Bradford & Bingley believe that 2006 will see the housing market remain strong with the buy-to-let, self-cert and lifetime markets growing faster than the mainstream.
Mark Stevens, managing director of strategy at Bradford & Bingley, says: Economic data throughout much of the 2005 has recorded weak growth and sluggish consumer spending much to the frustration of the beleaguered high street. The cut in base rate in August signified a turn in the interest rate cycle after two years of tightening, however, the jump in inflation and rise in oil prices over recent months has meant the MPC has kept base rate steady at 4.5%.
The housing and mortgage markets have shown good recovery in the second half of the year. Housing transactions and mortgage completions have increased steadily from the lows seen at the start of 2005, boosted by borrowers confidence levels. Mortgage affordability is still good and will continue to be supported by low and stable interest rates and reduced levels of house price inflation.
Stevens adds: The fundamentals that support the housing market should remain strong for the foreseeable future. Unemployment and interest rates are low compared to historic levels and can be expected to remain stable. The housing and mortgage markets are also expected to be stable next year.
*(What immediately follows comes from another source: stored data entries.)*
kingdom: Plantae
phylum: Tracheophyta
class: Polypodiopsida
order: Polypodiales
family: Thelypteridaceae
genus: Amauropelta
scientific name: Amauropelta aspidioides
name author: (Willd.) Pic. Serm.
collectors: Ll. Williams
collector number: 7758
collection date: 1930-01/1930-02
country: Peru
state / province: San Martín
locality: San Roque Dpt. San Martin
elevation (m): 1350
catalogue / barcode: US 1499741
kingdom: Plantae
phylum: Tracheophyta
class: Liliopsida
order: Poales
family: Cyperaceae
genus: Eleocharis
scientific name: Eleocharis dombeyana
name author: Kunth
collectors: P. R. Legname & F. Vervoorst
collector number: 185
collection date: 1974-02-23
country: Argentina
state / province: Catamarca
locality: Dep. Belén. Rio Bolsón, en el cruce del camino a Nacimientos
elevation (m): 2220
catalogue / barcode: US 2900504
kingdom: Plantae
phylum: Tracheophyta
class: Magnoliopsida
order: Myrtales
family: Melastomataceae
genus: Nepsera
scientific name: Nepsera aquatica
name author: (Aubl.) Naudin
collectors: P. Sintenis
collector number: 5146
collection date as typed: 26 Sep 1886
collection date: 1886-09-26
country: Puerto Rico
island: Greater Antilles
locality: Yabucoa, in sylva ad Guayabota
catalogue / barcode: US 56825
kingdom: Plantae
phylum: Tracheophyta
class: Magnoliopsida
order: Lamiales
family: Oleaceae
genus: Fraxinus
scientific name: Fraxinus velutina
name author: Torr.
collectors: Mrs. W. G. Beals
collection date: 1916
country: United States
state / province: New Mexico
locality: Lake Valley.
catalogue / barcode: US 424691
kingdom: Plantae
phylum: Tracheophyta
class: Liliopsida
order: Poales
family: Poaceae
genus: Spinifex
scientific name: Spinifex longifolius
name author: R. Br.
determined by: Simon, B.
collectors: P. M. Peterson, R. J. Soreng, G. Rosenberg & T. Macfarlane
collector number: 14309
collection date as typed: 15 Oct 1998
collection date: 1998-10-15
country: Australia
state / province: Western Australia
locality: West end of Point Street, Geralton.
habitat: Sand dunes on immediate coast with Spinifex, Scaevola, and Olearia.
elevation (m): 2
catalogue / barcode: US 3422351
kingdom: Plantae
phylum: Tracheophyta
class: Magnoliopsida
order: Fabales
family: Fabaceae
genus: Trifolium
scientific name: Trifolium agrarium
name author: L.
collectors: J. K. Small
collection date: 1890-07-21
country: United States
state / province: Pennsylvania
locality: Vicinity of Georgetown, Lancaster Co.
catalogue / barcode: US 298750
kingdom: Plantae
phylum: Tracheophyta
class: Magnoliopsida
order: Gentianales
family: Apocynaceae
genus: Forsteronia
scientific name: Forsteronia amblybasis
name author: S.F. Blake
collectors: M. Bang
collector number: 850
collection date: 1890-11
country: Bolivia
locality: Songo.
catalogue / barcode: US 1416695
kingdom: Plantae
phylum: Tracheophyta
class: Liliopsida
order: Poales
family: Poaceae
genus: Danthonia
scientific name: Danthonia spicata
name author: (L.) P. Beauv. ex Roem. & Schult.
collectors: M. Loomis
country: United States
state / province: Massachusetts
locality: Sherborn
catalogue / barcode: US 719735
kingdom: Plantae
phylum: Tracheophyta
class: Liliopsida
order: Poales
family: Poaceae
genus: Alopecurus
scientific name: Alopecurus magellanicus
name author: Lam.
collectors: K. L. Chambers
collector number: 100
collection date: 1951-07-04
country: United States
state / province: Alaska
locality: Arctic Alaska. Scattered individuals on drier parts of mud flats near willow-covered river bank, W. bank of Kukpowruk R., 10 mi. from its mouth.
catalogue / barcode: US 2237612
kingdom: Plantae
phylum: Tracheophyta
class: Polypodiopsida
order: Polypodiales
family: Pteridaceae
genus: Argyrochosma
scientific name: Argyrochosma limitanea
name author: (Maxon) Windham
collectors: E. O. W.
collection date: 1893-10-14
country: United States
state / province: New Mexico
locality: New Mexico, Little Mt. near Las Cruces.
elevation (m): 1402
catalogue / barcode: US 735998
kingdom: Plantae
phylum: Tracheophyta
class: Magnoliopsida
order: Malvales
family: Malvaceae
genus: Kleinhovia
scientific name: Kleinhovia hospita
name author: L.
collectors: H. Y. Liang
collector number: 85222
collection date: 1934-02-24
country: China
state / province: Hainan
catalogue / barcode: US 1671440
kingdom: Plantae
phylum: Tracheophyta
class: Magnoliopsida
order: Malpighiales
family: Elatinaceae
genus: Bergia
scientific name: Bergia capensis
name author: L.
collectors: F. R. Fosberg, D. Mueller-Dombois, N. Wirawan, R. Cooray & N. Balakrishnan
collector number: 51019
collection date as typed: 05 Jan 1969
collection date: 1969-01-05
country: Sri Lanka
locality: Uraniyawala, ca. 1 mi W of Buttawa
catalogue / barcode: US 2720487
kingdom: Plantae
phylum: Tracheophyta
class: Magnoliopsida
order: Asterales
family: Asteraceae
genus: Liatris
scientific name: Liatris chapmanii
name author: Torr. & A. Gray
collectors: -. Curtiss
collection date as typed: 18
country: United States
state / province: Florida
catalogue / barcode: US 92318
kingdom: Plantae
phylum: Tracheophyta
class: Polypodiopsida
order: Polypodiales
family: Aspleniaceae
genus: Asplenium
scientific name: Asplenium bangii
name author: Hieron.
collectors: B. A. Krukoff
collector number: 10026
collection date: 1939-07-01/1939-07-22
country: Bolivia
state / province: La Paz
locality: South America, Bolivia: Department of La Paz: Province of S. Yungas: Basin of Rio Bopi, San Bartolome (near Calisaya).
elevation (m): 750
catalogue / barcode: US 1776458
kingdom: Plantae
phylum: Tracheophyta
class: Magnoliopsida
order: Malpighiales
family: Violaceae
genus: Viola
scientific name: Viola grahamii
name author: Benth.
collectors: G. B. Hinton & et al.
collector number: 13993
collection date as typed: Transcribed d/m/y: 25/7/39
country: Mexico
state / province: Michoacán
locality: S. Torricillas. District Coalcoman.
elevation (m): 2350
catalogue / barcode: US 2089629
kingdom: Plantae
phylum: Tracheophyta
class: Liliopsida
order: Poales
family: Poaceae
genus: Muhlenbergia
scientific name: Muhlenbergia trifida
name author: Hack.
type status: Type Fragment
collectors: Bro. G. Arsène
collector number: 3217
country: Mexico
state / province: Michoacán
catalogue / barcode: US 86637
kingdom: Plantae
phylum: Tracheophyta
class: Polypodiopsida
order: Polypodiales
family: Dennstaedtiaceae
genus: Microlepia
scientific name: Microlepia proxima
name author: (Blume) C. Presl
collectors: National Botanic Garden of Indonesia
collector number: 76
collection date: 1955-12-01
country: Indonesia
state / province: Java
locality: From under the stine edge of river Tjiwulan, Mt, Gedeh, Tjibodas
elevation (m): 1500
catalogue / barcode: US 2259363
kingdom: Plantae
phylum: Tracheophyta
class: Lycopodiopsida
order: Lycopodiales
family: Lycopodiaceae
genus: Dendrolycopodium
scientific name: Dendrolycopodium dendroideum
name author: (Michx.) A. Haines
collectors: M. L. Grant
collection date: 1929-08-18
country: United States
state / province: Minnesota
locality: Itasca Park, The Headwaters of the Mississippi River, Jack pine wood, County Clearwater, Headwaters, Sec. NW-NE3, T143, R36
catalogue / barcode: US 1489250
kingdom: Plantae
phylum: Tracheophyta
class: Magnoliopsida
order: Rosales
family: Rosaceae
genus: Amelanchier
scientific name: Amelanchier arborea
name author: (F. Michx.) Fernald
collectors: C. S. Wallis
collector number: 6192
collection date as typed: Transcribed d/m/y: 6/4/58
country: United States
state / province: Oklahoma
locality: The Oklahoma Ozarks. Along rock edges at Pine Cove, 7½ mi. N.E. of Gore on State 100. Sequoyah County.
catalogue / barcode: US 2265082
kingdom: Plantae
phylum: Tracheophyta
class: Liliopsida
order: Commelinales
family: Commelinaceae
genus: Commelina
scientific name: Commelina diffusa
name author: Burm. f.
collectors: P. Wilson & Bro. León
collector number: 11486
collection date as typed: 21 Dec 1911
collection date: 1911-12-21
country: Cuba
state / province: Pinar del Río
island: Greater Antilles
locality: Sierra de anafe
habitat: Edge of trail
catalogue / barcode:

Relatively buoyant after the downturn at the end of last year, we anticipate this higher level of activity to be maintained and, perhaps, show a further modest increase. We also expect that the specialist lending markets of buy-to-let, self-cert and lifetime will grow faster than the mainstream mortgage market.
Bradford & Bingley predicts there will be a 0.25% cut in base rate in the first half of next year which will further stimulate activity. It considers that the only reason for the Bank of England to raise interest rates again would be if the economy, and the housing market in particular, were to prove much more robust than expected.
Stevens says: This stability in the market is reflected in our forecasts for house prices which we predict will end 2006 around 2% to 3% higher than they are now.